So now I'm located in the middle nowhere, Indiana....in the middle of cornfields. Ya, I never thought I would end up here too. But trust me, God is good on showing me why He brought me here. I never really considered myself being a "city girl" but let me tell you, where I am now...I appreciate tall buildings and civilization a whole lot more. I guess it's a good thing though because I can focuse more on my studies and work. I'm just surrounded by cornfields...and I think I have eaten corn once since I have been here.
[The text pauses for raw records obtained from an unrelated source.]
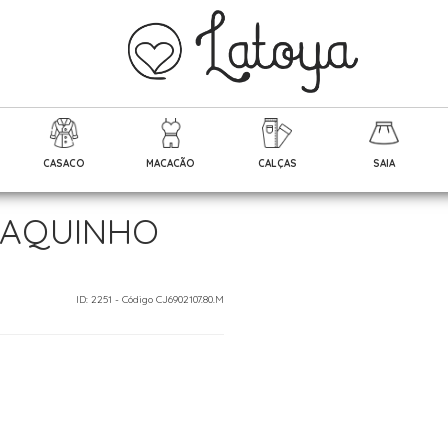
CASACO
MACACÃO
CALÇAS
SAIA
SAQUINHO
ID: 2251 - Código CJ6902107.80.M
So what's the latest though that has been running through my mind lately?...hmmmm....well, I have a bunch of stuff in there from classes and assistantship. But let me give you something that I had to accept today. Priorities. Today I realized that I needed to go back through my list of priorities and see what needs to be changed or added. I knew that transition from undergrad to grad wouldn't be easy but I didn't know how much I needed to change. My priorities are significantly different. I had to come to a point to say it's ok that they have changed. I think I have fought the system too hard to a point of exhaustion. One priority that I knew that I needed to change was the I actually need time to myself. Away from people and their issues. Since my career focus is on student development, I'm constantly around students and people. I'm always checking in on how they are doing and what I can do to help them. I hang out with my class mates outside of school and work. I really come home just to sleep. Solitude. Something I need it and I lack it. I just need time to sit and soak in the presence of who I am....and who God is. I'll admit I do not do that enough. It has caught up with me. How am I willing to serve students with what God has given me if I don't continue to seek out His face? I am just using my own strength and ability that in the end...I'll crash and burn. That is the reason why I feel inadequate at times. I know I am placed in this position for a reason. I need my time alone. I need my time with God. I need my time to give my time.
Are you taking your time? Are you soaking in His presence? Are you taking a moment to yourself and breathe? Turn off all noise. Quiet your mind and soal. You will be surprise to find what is there.